Time Travelling in the Snow

One of the more pleasant phenomena of heavy snow is its ability to erase evidence of the present and return the countryside to something approaching what it was like in the Middle Ages. It is a sort of time travel.

 

Force in the snow

Force in the snow

 

This is particularly true of Italy, where in so many regions the landscapes evoke the past anyway. I sometimes think that what I’m looking at out of my window each morning is a background in a painting by Piero della Francesca or one of the Crivellis. Admittedly for most of the year it takes a bit of imagination and mental self censoring to ignore the pylons and metalled roads and the gleaming Ariston factory tucked into a valley. After a heavy snow, however, the work is done for you: the roads have disappeared, the icicles hanging from the thick packed snow on the roof of the ugliest concrete building give it the look of a ginger bread house, pylons in the white mist merge with the leafless trees, even the ultra trendy and very modern young humans dress in thick padded clothing not so far removed from peasant wrappings worn in the time of Boccaccio.

 

Please click on thumbnails below to scroll through the gallery:

And this last week the snow could not have been heavier. The villagers say it is the worst fall for 27 years – at least a quarter of this very rural community have never seen anything like it in the whole of their lives. There are arguments whether the crystalline cover that has silently filled every hollow and turned every vehicle into a sort of white funeral barrow is one meter deep or half a meter deep: the answer is it is both depending on the lie of the land and the force of the wind. It’s not over either. Until the end of the month, the generally reliable weather bulletins tell us, there will be blizzards of various densities and force every day.

 

The unexpected sunshine that greeted us this morning caused a fury of road scraping, digging and clearing balconies and roofs, but one can’t help feeling it is a little futile: an attempt to reassert normal life when Nature has decided, for this month at least, that the modern world is to hibernate for a while.
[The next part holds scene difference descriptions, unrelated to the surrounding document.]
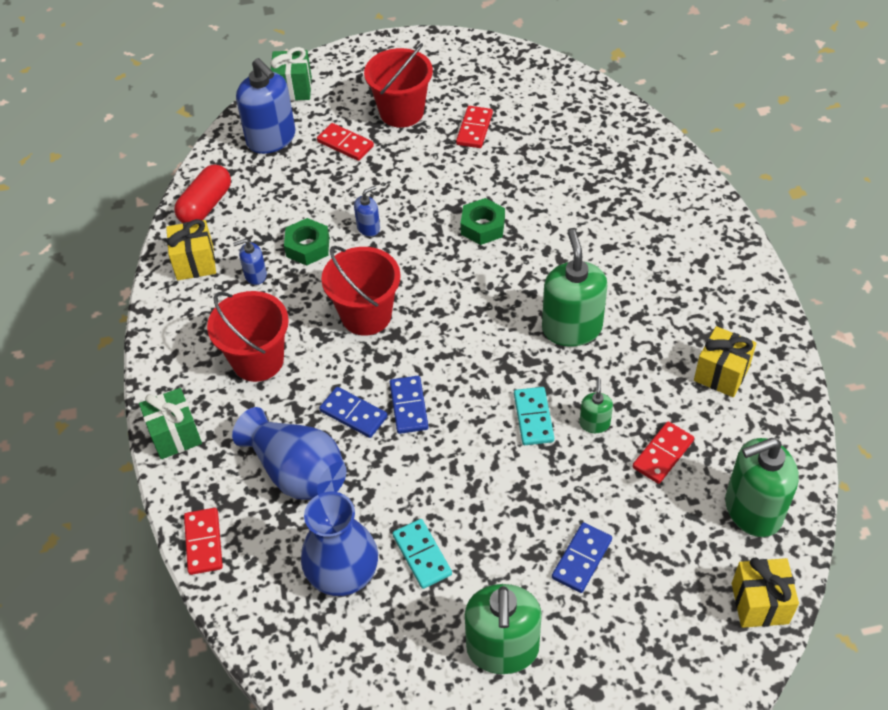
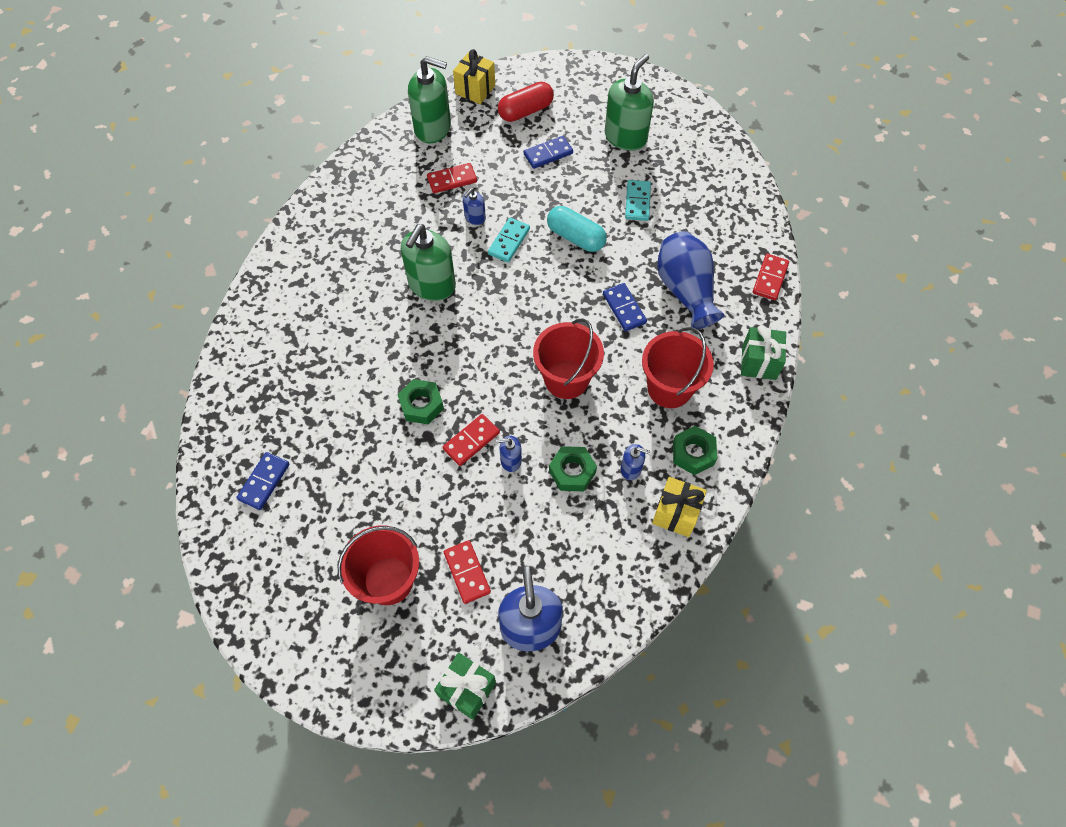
camera: 150 degrees left, 10 degrees up
(203, 316) = (693, 453): none -> green nut
(206, 205) = (636, 577): red capsule -> red capsule (525, 111)
(343, 575) = (691, 215): blue vase -> none
(408, 406) = (583, 293): blue domino -> blue domino (264, 482)
(463, 465) = (575, 237): none -> turquoise capsule
(474, 129) = (343, 514): red domino -> red domino (471, 441)
(594, 423) = (475, 218): green soap dispenser -> blue soap dispenser
(721, 374) = (370, 203): yellow gift -> none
For a historical novelist, come here to be a hermit for a few weeks in order to write a novel set in the 11th Century, it could not be more conducive to the imagination – except that my story takes place in the rather hotter deserts of the Levant and Egypt!.

Even so, to get to the past one needs only in this weather to step out of the front door.

9th February 2012

Force, Le Marche, in the foothills of the Sibillini Mountains, Central Italy

 

Postscript: Sure enough, it snowed all night, and this morning woke up to find the village swirled in now familiar freezing fog, the roads are inches deep despite yesterday’s frenzied ice removing activities, scraped paths and nicely cleaned cars are covered over and snow is hanging heavy on the cleared roofs and balconies: after a day’s break Nature has wrested us back to the past again!